There is one Yamaha who is not riding well, however. Valentino Rossi has not been strong all weekend, unhappy with the feeling from the bike in the afternoon. Rossi suffered when the grip dropped on a hot track, after setting a much stronger lap in FP3, which ended up being canceled for exceeding track limits.
It is odd that Rossi mentions suffering with a drop in grip as the afternoon heat set in. His complaints where identical to the Hondas and the Ducatis who had the same problem. "Unfortunately in the afternoon I was more in trouble with more temperature and lose a lot of grip," Rossi said. "I lose performance and I was quite slow so I wasn’t able to improve. So I have to start from quite back on the grid and also will be hard because anyway my pace is not fantastic, so for sure it will be a tough race."
His sentiments echoed those of Danilo Petrucci, Andrea Dovizioso, and Danilo Petrucci. Petrucci told the media that he had had one of the best bikes of his career in the cooler morning session, but that had fallen apart in the afternoon heat. "The problem in the afternoon was 20° more temperature.

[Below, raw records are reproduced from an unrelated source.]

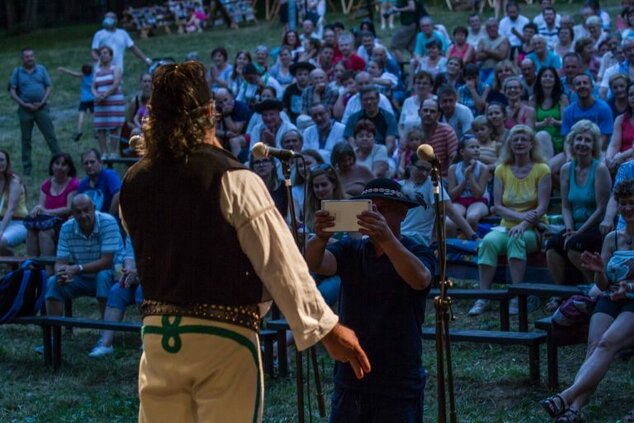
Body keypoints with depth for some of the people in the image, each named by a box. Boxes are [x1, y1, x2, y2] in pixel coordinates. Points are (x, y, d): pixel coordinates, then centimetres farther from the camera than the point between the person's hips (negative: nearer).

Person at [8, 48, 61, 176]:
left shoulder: (41, 69, 4)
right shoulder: (17, 72, 2)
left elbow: (48, 87, 5)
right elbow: (12, 92, 0)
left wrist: (42, 103, -8)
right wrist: (24, 104, -10)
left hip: (41, 108, 0)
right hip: (25, 109, 0)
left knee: (50, 135, -2)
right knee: (26, 139, 6)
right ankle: (27, 166, 13)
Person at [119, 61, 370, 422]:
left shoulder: (134, 184, 3)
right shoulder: (233, 180, -13)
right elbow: (279, 261, -14)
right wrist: (326, 326, -9)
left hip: (158, 334, 5)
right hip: (223, 338, -5)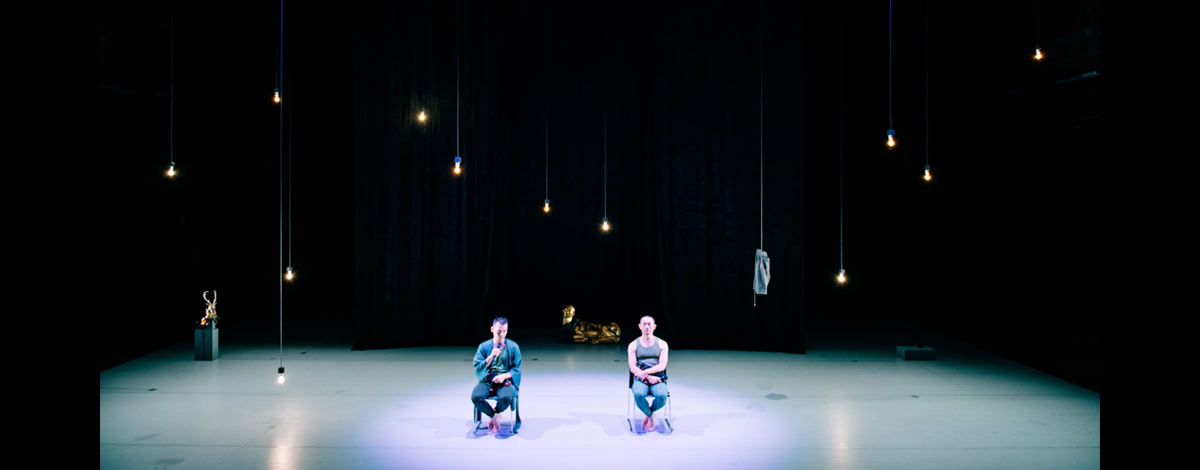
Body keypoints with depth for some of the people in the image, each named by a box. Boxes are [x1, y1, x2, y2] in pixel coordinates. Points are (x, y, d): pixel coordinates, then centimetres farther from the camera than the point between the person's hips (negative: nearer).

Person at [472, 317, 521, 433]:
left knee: (506, 398, -36)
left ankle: (496, 414, 1)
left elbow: (517, 369, 3)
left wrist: (504, 376, -15)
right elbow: (477, 367, 0)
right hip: (487, 380, 1)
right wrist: (491, 356, -15)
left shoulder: (513, 346, 5)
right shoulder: (484, 346, 6)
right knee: (475, 397, -30)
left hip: (506, 379, -1)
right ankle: (494, 416, -2)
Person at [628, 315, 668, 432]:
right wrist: (648, 377, -15)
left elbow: (662, 366, -1)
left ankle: (649, 414, 0)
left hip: (658, 378, 0)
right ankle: (651, 415, -3)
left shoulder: (662, 344, 10)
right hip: (640, 379, 0)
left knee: (662, 396, -34)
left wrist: (645, 372, -16)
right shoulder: (633, 345, 10)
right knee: (638, 395, -35)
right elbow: (632, 368, 0)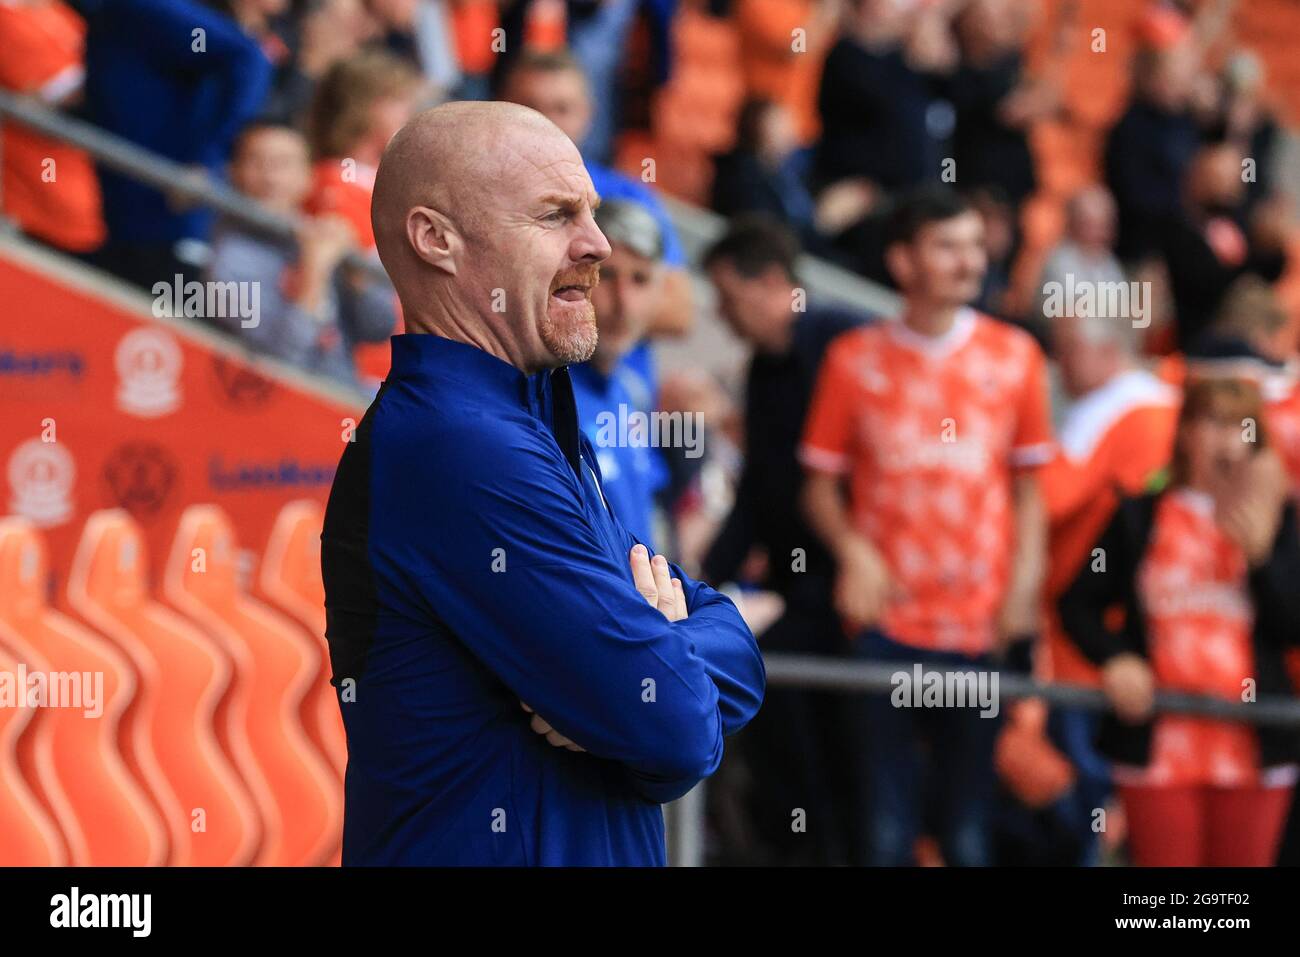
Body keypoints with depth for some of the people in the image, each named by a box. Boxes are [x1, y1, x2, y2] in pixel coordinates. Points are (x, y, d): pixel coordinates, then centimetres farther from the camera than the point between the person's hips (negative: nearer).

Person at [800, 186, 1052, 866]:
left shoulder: (1014, 356, 6)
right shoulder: (854, 359, 4)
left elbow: (1030, 486, 9)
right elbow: (820, 485, 8)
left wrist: (1023, 587, -2)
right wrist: (851, 549, -11)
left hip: (982, 626, 0)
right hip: (887, 623, 0)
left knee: (970, 828, 2)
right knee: (886, 824, -1)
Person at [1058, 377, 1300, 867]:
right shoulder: (1139, 518, 3)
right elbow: (1079, 604, 8)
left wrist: (1261, 550, -15)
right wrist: (1113, 659, -9)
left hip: (1252, 749, 1)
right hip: (1158, 744, -1)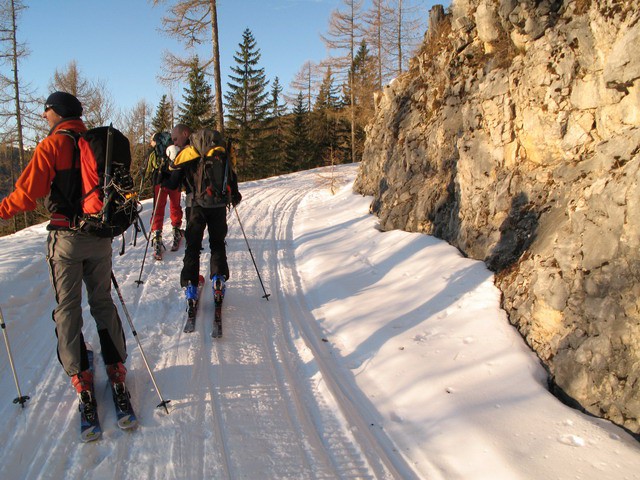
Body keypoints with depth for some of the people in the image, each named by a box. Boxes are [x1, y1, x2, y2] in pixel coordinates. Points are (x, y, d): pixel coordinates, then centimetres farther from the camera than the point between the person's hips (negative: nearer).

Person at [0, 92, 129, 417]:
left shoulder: (52, 144, -8)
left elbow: (27, 193, -12)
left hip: (67, 237, -4)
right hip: (100, 237, 5)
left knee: (67, 307, 7)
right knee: (103, 301, 15)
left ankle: (79, 375, 10)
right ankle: (116, 368, 17)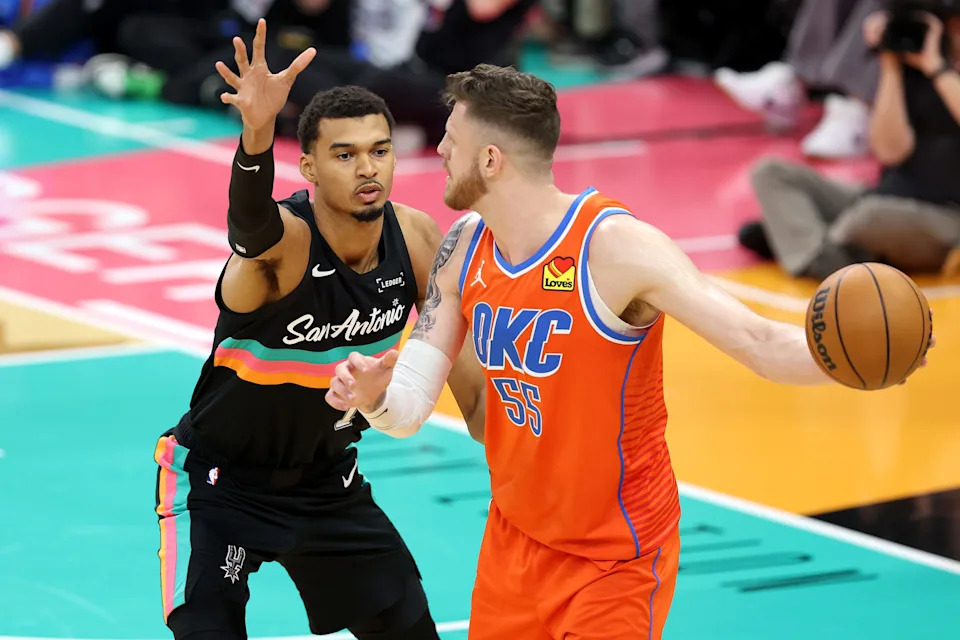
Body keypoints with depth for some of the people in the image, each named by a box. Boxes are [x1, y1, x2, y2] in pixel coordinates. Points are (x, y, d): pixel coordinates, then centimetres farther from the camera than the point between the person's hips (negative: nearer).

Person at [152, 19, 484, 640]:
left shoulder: (414, 237, -11)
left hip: (329, 481, 6)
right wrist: (257, 133, -75)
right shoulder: (285, 240, -30)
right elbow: (251, 225, -56)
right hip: (219, 486, -6)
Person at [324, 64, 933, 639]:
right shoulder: (465, 251, -2)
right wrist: (375, 394, -23)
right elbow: (410, 409, 0)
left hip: (617, 562, -6)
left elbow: (760, 343, -27)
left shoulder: (616, 247, -23)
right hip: (514, 542, 6)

Grip was a problem for Andrea Dovizioso as well. "We know in this track when you have to change direction with high speed it’s not the best for us," the factory Ducati rider said. "There are some very long corners so it’s not the best for our bike. It depends how much grip is on the track. We can be a bit faster or slower. The grip affects the turning. But the problem is always the same."
That had been a problem for Pramac Ducati's Jack Miller as well. "The fact that the soft is not working in the afternoon, that's the key thing," the Australian said. "Between corners 1-2-3… Turn 2 with a new tire on I should normally get some good drive through there and be able to crank it on properly. In the afternoon it just seemed to be lighting up and I couldn't do anything with it to try and manage it."
In a group?
What kind of a race are we going to get on Sunday? "I don't think you'll see a group race," Cal Crutchlow told us. Márquez, Quartararo, and Viñales could all disappear at the front, along with Alex Rins, but there seemed to be a gap to the second group. But Crutchlow acknowledged there was a chance that someone could still turn the race into a close-fought battle between a large group.
"I could be wrong," the LCR Honda rider said. "Because Petrucci has the pace, Dovi has the pace, and they're behind me. If there's a gap, they can come across that gap, if the four or five guys in front are battling a little bit. Yes, maybe there will be a group race, but last year there was a group race until Marc went to the front. And last year was a group race because Lorenzo was holding everyone up. No disrespect, but that was the reality, his bike was fast on acceleration, and he used that to his advantage, and nobody could pass him in certain areas. So that was why it was a group race for a long time last year."
Who will play the role of lead blocker, holding up the riders behind him? The Ducatis are known for using the holeshot device to get off the line quickly. Danilo Petrucci in 7th should put the cat among the pigeons in the early laps, and even Andrea Dovizioso back in 11th could easily be with the front group by the time they exit the first corner. But all that relies on a lot of luck.